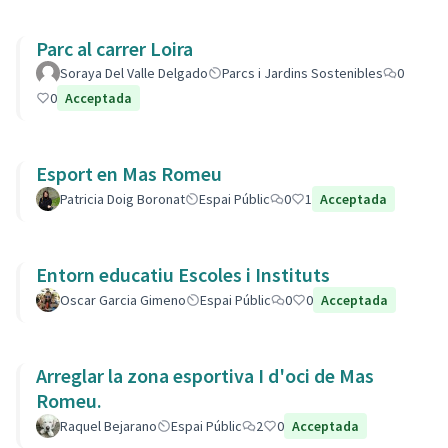
Parc al carrer Loira
Soraya Del Valle Delgado
Parcs i Jardins Sostenibles
0
0
Acceptada
Esport en Mas Romeu
Patricia Doig Boronat
Espai Públic
0
1
Acceptada
Entorn educatiu Escoles i Instituts
Oscar Garcia Gimeno
Espai Públic
0
0
Acceptada
Arreglar la zona esportiva I d'oci de Mas
Romeu.
Raquel Bejarano
Espai Públic
2
0
Acceptada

* * *

**TO DO**. Make an exact copy of the listing, with no images in it.

**YOUR SOLUTION**.
Parc al carrer Loira
Soraya Del Valle Delgado
Parcs i Jardins Sostenibles
0
0
Acceptada
Esport en Mas Romeu
Patricia Doig Boronat
Espai Públic
0
1
Acceptada
Entorn educatiu Escoles i Instituts
Oscar Garcia Gimeno
Espai Públic
0
0
Acceptada
Arreglar la zona esportiva I d'oci de Mas
Romeu.
Raquel Bejarano
Espai Públic
2
0
Acceptada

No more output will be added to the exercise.